Starting your own shop/studio/firm/solo-practice requires a different attitude and set of skills from landing a 9-5 job at an agency.
Each mode of working requires its own separate risks. A 9-5 job can disappear in a cloud of stock-induced pink-slips and marketing cutbacks. On the flip side, a lack of business experience or market factors can destroy a startup design business before it even has a chance to get going.
According to a US Census report entitled Business Success: Factors Leading to Surviving and Closing Successfully, of participants surveyed —half of new firms with employees and about a third of new firms without employees made it to four years.

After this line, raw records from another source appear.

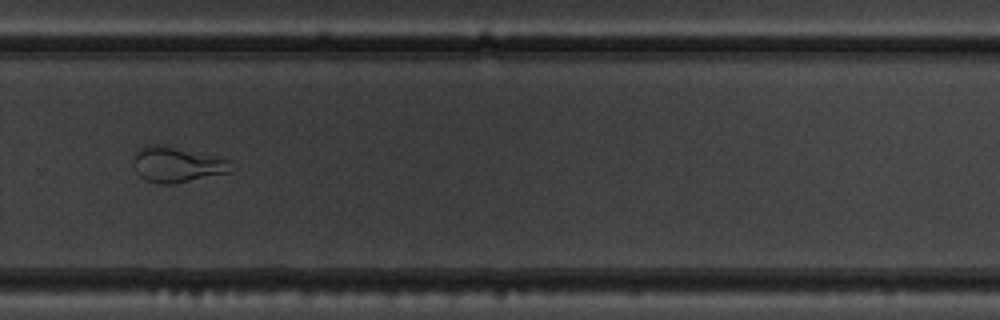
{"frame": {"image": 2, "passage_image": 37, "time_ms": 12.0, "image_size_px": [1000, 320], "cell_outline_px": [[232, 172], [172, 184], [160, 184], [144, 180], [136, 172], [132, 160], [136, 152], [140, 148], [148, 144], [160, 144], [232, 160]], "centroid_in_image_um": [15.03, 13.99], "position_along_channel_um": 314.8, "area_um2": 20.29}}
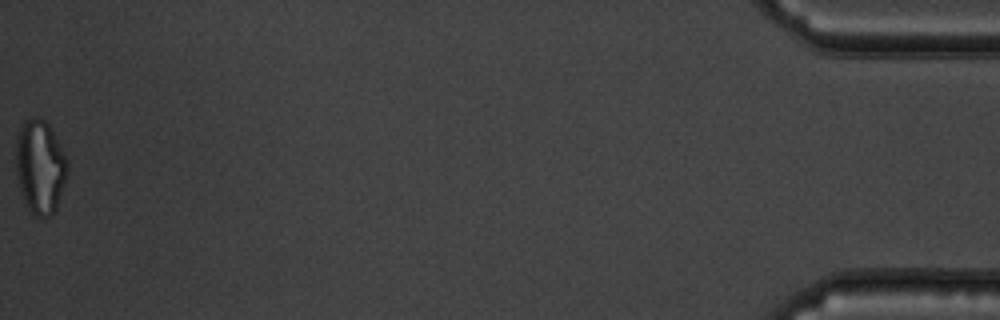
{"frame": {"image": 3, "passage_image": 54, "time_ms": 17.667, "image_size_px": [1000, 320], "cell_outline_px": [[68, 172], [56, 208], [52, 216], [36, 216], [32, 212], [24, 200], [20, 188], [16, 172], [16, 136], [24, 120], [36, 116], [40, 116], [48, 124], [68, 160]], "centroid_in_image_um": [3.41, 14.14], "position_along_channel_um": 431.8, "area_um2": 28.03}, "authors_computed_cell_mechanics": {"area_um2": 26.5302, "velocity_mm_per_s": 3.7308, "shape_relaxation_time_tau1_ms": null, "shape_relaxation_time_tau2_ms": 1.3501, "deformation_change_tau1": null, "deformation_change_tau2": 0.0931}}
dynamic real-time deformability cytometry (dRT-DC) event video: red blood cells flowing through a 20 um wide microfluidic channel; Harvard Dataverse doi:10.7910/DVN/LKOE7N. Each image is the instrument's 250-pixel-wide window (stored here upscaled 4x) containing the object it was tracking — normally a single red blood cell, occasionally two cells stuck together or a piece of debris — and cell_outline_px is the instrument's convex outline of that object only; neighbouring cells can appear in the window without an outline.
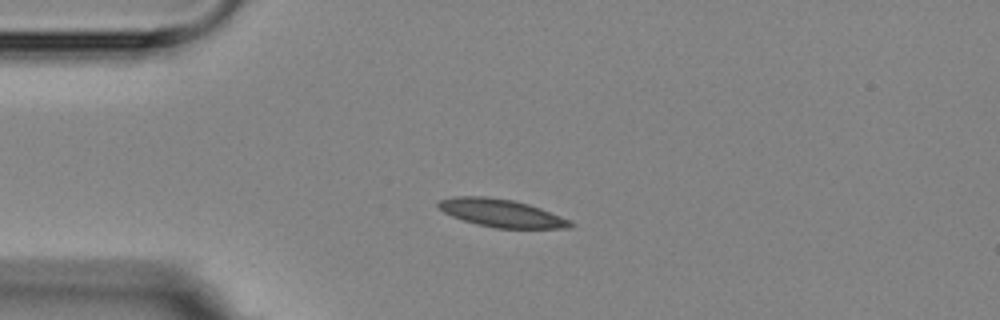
{"species": "Egyptian fruit bat (a non-hibernating species)", "species_latin": "Rousettus aegyptiacus", "temperature_condition": "room temperature", "stored_images_in_passage": 6, "camera_frame_rate_fps": 3000, "um_per_image_px": 0.085, "animal": {"sex": "female"}, "frame": {"image": 1, "passage_image": 3, "time_ms": 3.333, "image_size_px": [1000, 320], "cell_outline_px": [[576, 224], [572, 228], [496, 228], [476, 224], [452, 216], [444, 212], [436, 204], [440, 200], [452, 196], [484, 196], [512, 200], [528, 204], [540, 208], [572, 220]], "centroid_in_image_um": [42.65, 18.11], "position_along_channel_um": 42.3, "area_um2": 21.44}}
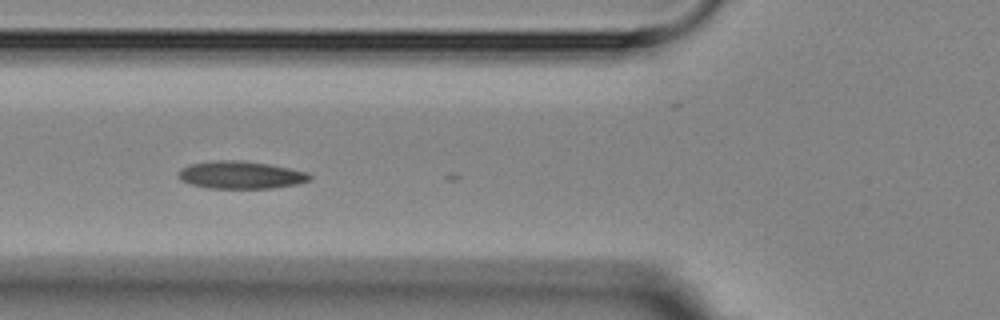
{"frame": {"image": 2, "passage_image": 5, "time_ms": 5.667, "image_size_px": [1000, 320], "cell_outline_px": [[312, 180], [296, 184], [272, 188], [208, 188], [192, 184], [180, 180], [176, 176], [176, 172], [180, 168], [188, 164], [212, 160], [240, 160], [268, 164], [308, 172], [312, 176]], "centroid_in_image_um": [20.41, 14.86], "position_along_channel_um": 105.4, "area_um2": 21.33}}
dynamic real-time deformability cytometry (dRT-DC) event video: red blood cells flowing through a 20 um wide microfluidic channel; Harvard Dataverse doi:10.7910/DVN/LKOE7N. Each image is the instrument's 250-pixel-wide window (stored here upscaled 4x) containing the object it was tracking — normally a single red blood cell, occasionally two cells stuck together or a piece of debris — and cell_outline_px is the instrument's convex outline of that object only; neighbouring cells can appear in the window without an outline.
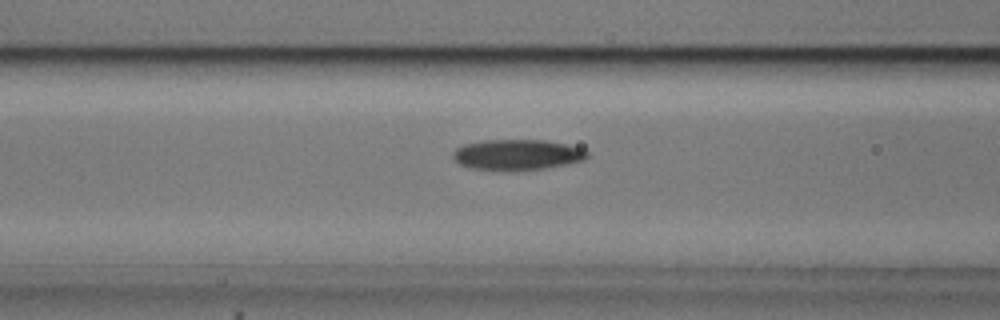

Why did you choose to start a new firm/studio/solo-practice? Why did you choose to join the 9-5 workforce? How did you make that decision? What have been your experience, regrets, accomplishments, and epiphanies?
Resources:
1. 10 Rules of Cash Flow (paragraph 2 has reference to 80%)
2. US Census report: “Business Success: Factors Leading to Surviving and Closing Successfully”
+ Topic and entry posted on behalf of Gahlord Dewald
Man, graduates are getting all the attention this week…
I, personally, don't think they should — everybody is free to do whatever they want of course. Not because I don't commend or encourage entrepreneurship and being gutsy, but the amount of stuff that can be absorved in 1, 2, 3 years at a design firm is invaluable. Specially interaction with people (designers, vendors, clients, etc.) after being surrounded by other students during college. There is too much to learn from employers and higher-ranking creatives, passing on that opportunity (if it arises) negates the apprenticeship aspect of design — which can be rewarding if in the correct environment. There are many, many benefits to being in a 9 to 5 initially.
Obviously there is no better learning tool — even if hard — than throwing yourself in the water and see if you can swim. Starting a business must be hard, but millions of people have done it so it can't be that hard. If a designer has the itch (or the need) to open a firm or go solo: godspeed. But they might be passing on a real important experience of working in a design firm.